Most of us who have planted a tree or even taken care of a potted plant know the effort it takes and the pleasure it brings when green shoots start showing. So to read that 2 lakh lush trees will be cut down in Madhya Pradesh’s Buxwaha forest really shakes one to the core. 2 lakh trees are to be felled for what? Something as innate as diamonds. Trees v/s diamonds? There is simply no comparison.

This diamond project is owned by Aditya Birla Group’s Essel Mining & Industries Ltd (EMIL), spread across an area of 364 hectares in the Buxwaha forests and is said to have a reserve of 34 million carats of rough diamonds. This is 175 kms away from NMDC’s existing diamond mine. EMIL, which acquired this land in 2019, plans to spend Rs2500 crore on the project and once operational, will become one of the largest diamond mines in the Asian region. EMIL hopes to get the mining lease by the end of current fiscal.

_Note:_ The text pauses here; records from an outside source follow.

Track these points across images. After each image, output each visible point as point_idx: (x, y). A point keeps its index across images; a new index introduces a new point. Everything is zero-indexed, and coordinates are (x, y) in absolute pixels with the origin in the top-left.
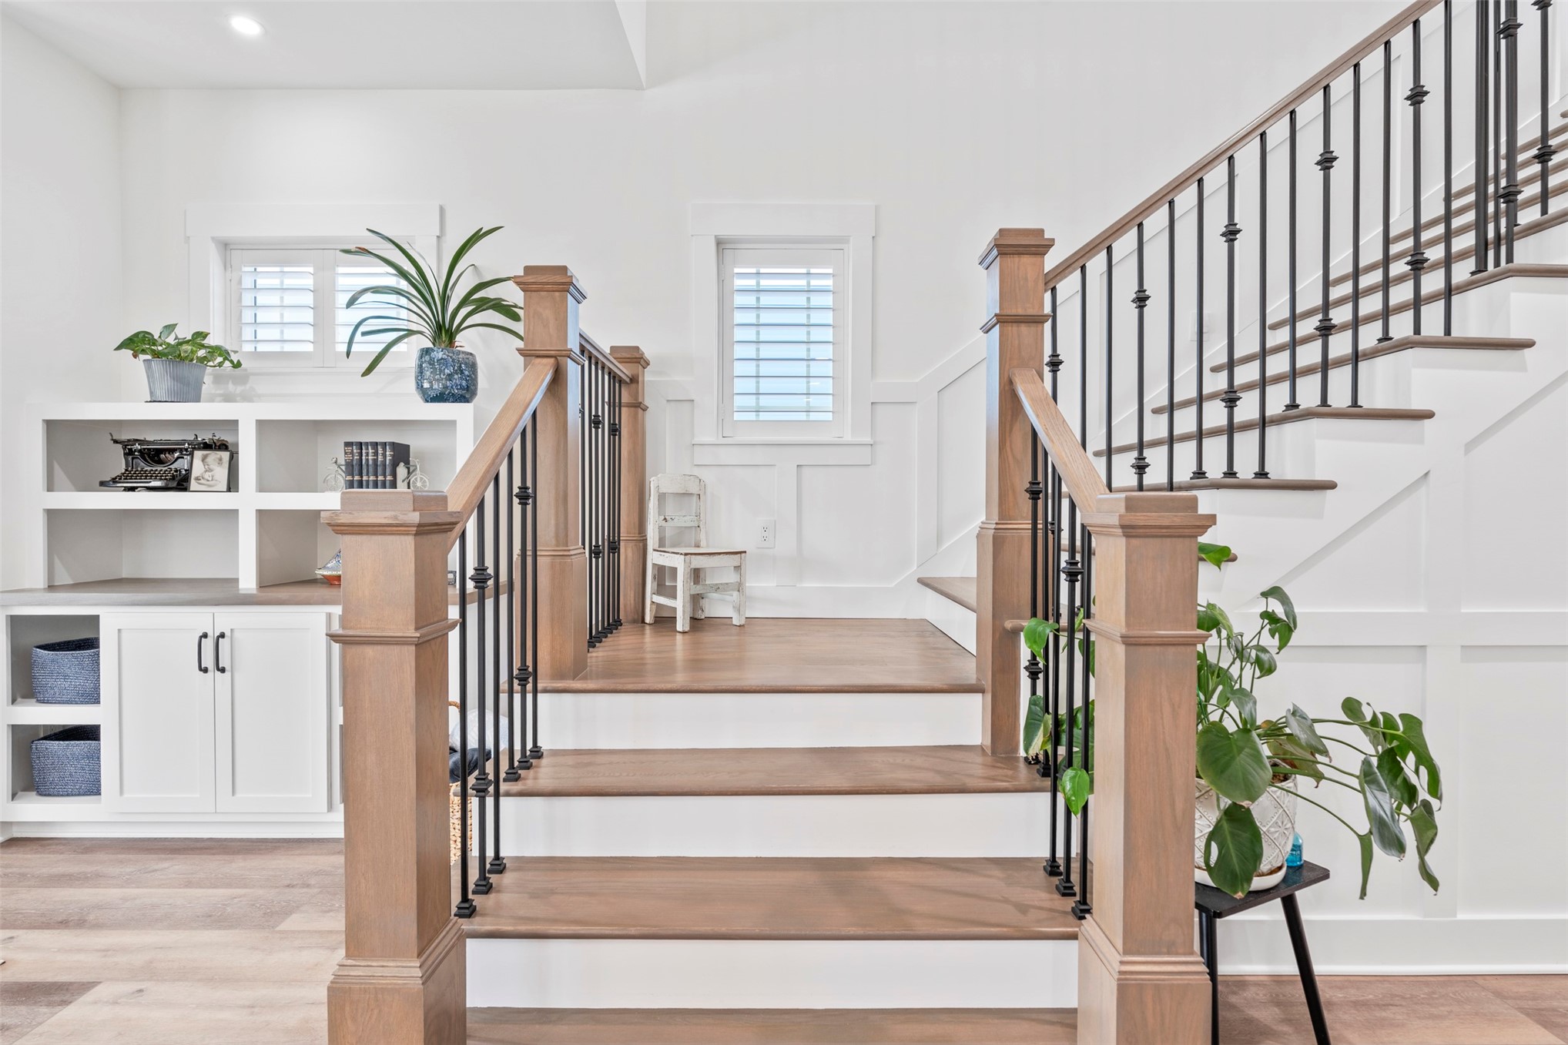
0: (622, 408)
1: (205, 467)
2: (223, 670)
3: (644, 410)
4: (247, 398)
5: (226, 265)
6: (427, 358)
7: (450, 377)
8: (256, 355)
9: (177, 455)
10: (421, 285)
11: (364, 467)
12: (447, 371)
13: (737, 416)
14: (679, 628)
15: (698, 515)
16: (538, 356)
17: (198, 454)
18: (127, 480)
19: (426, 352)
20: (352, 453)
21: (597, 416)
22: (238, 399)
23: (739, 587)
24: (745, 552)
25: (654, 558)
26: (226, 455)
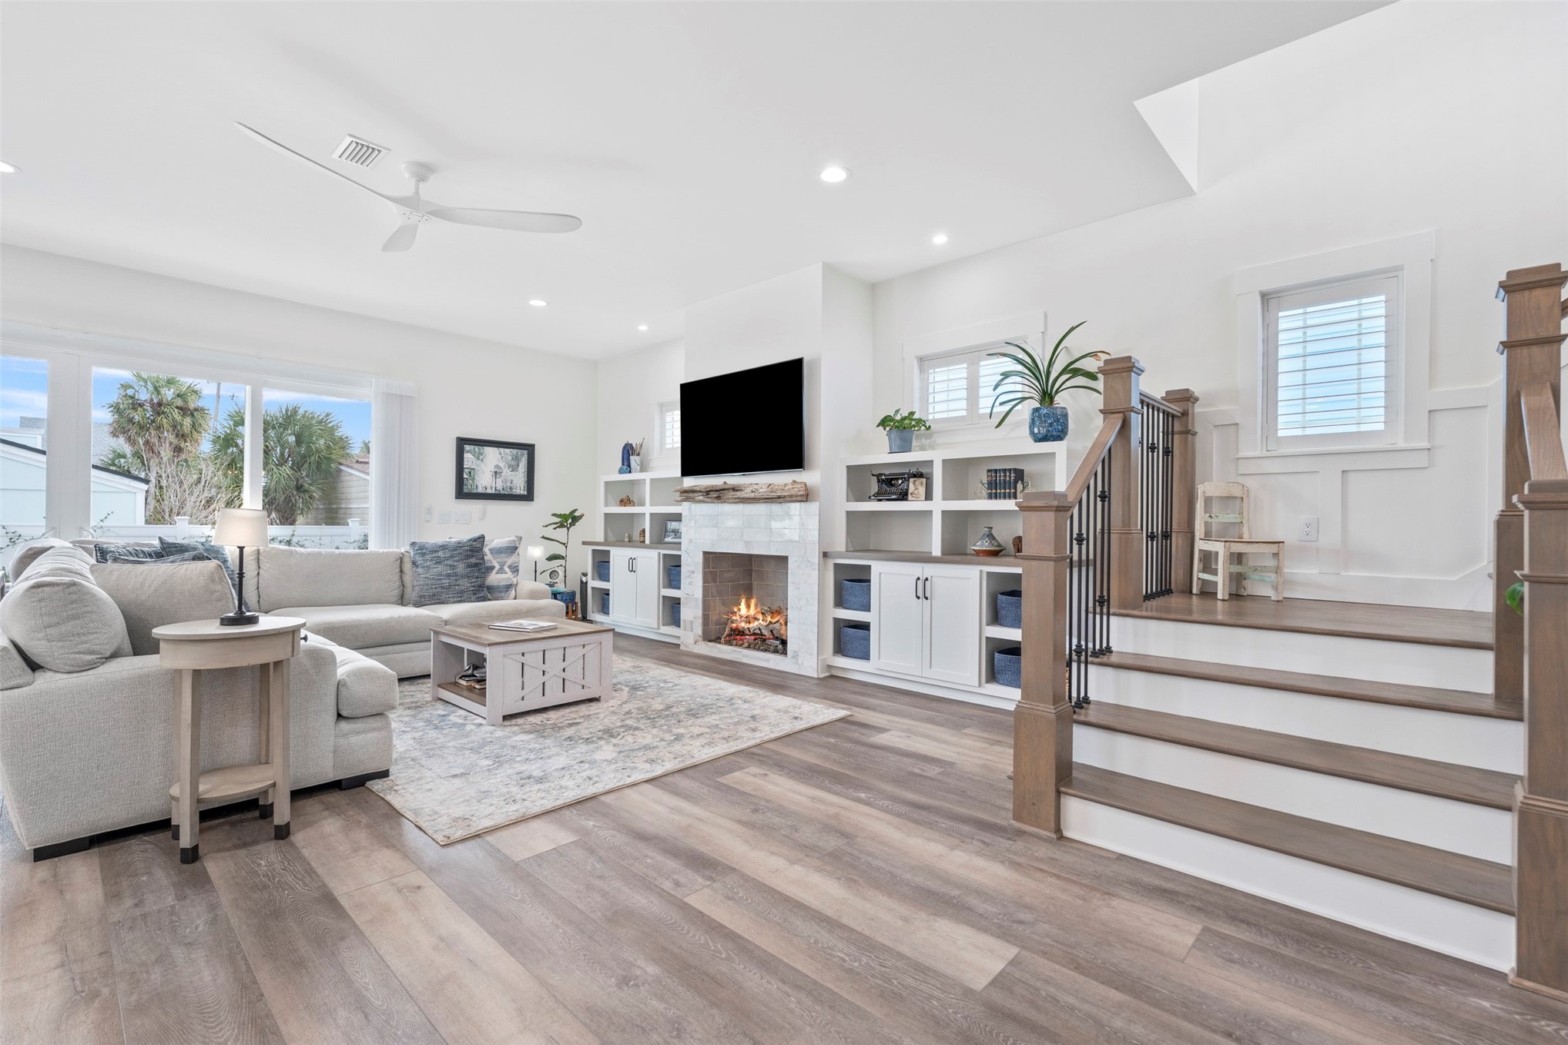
0: (1175, 436)
1: (916, 487)
2: (927, 598)
3: (1193, 435)
4: (932, 447)
5: (922, 370)
6: (1037, 414)
7: (1051, 425)
8: (935, 421)
9: (900, 482)
10: (1033, 368)
11: (998, 484)
12: (1049, 421)
13: (1281, 433)
14: (1220, 596)
15: (1241, 513)
16: (1112, 413)
17: (911, 480)
18: (880, 496)
19: (1036, 410)
20: (991, 476)
21: (1153, 444)
22: (927, 447)
23: (1277, 570)
24: (1283, 542)
25: (1200, 545)
26: (924, 480)
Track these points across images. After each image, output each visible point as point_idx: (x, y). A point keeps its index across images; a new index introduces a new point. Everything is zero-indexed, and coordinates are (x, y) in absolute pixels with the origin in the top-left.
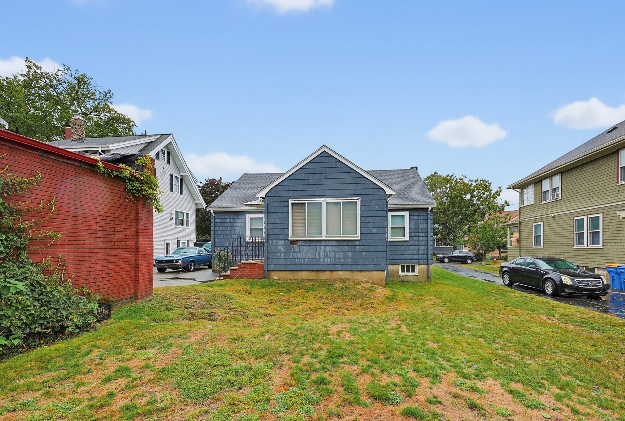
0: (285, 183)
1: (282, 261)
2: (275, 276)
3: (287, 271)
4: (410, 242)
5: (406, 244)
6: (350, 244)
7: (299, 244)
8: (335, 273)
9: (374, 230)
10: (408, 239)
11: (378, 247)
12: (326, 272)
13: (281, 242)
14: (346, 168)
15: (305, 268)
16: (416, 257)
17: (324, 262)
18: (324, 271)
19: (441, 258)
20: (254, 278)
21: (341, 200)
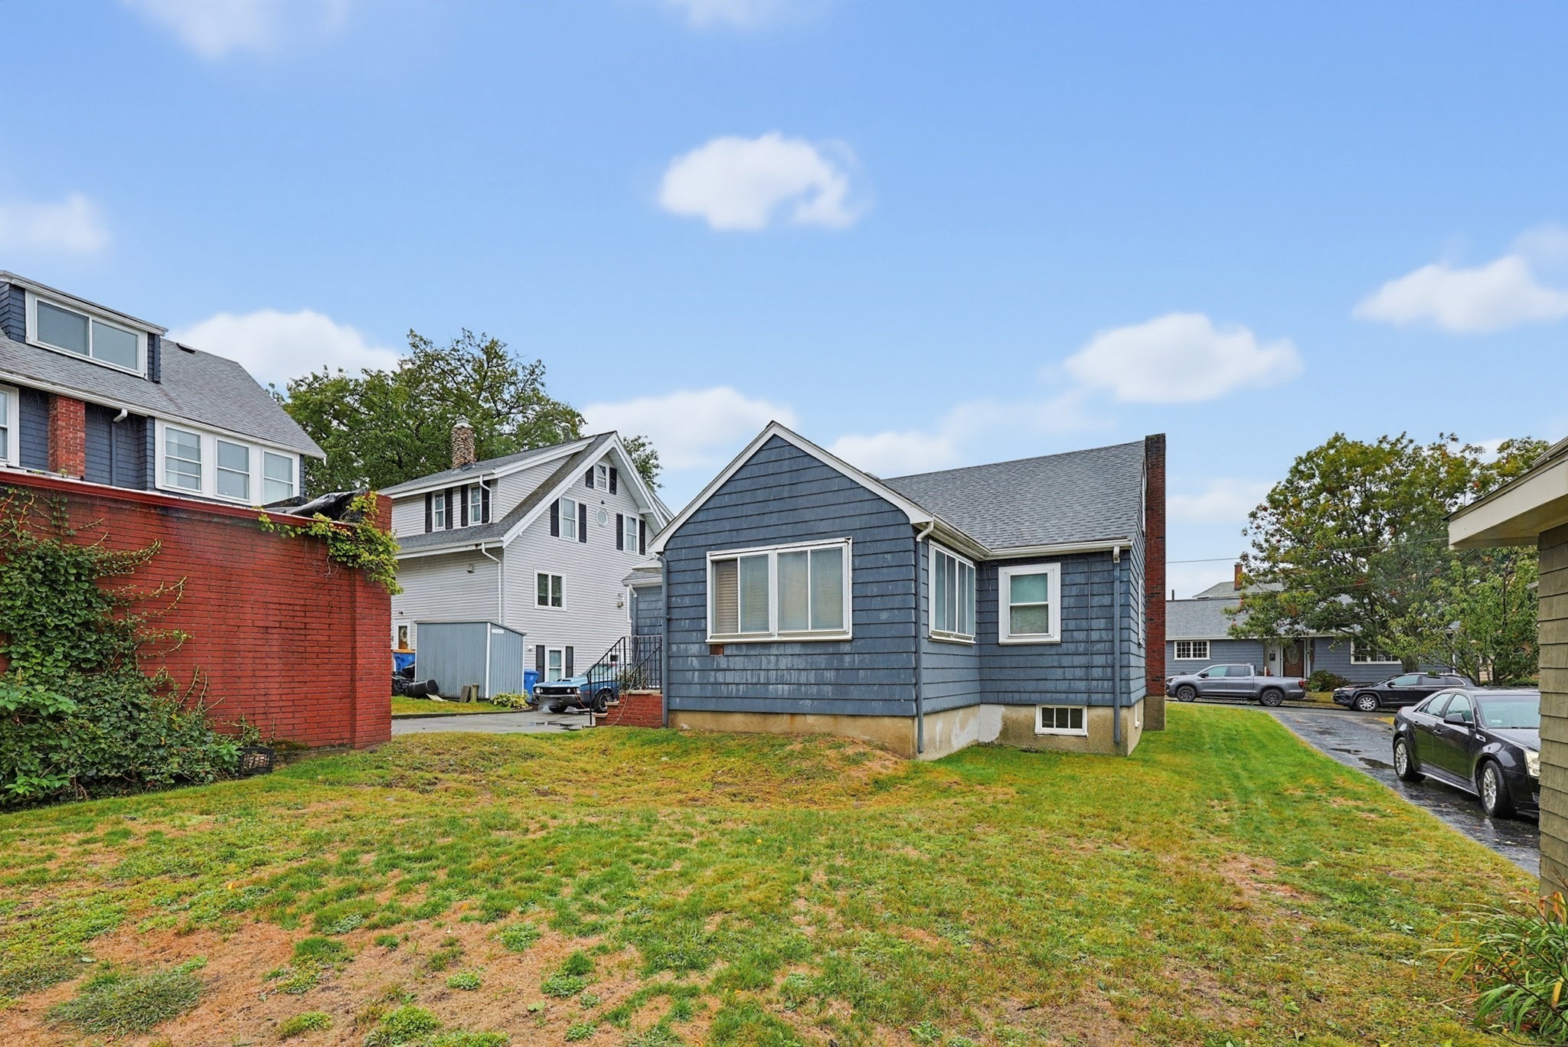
0: (700, 517)
1: (696, 690)
2: (684, 722)
3: (706, 711)
4: (1064, 645)
5: (1053, 651)
6: (831, 650)
7: (727, 651)
8: (799, 719)
9: (884, 616)
10: (1057, 638)
11: (893, 657)
12: (781, 716)
13: (694, 649)
14: (820, 469)
15: (738, 704)
16: (1082, 685)
17: (777, 692)
18: (777, 713)
19: (1348, 697)
20: (647, 726)
21: (809, 546)
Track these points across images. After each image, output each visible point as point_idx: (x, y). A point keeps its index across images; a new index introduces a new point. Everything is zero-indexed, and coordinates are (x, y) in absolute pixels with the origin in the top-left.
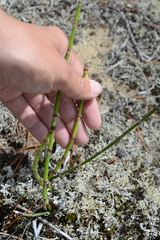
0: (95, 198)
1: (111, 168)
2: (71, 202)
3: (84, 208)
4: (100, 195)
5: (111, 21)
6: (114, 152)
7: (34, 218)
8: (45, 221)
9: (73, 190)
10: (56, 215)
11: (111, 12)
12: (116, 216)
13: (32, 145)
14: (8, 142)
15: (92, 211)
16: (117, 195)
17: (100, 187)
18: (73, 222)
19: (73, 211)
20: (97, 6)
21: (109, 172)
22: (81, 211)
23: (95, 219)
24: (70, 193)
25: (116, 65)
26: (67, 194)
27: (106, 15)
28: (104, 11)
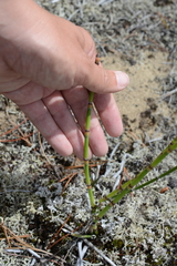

Apart from cutting down precious 2 lakh trees, the coming up of the project will lead to major water shortage – the area is already water distressed. Thankfully, the project is facing immense pressure from environmentalists and responsible citizens. And the protests are not new – the same project, in 2006 was in news when the Madhya Pradesh government granted a prospecting licence to Rio Tinto Exploration India Private Limited (RTEIPL), an Australian mining giant, to explore diamond mining in the Buxwaha region. The stiff opposition forced Rio Tinto to quit. But many say that they also quit because diamond supply from Russia and Africa is on the rise, putting pressure on the price and Rio calculated that it was simply not worth going through it.

India is constantly fighting – environment or development and the human need to survive is so much that, most of the times, it is development alone which wins. Environment clearance is simply become a rubber stamp.

And then we talk big about renewable energy and electric cars. Why this two-face? Yes, there is a need to support human development but it cannot always come at such a huge price. We all are already suffering the consequences of this mindless growth, this race to become the ‘fastest growing economy in the world.’

Some projects are required and it unfortunately does take a toll on the environment. But such a huge damage for diamonds? Isn’t this also akin to “blood diamond?” Diamonds are forever but this earth is not..

Maybe we can take a few lessons from our small neighbour Bhutan – the greenest country in the world - the only country in the world that is carbon negative, which means it produces more oxygen than it consumes. As mandated in its constitution, Bhutan preserves (at all times) 60% of its land under forest cover. ... More than 51% of the country is protected—the largest percentage of any Asian country.

Sadly, development in India is never about the environment or the people. Its always and always only about power.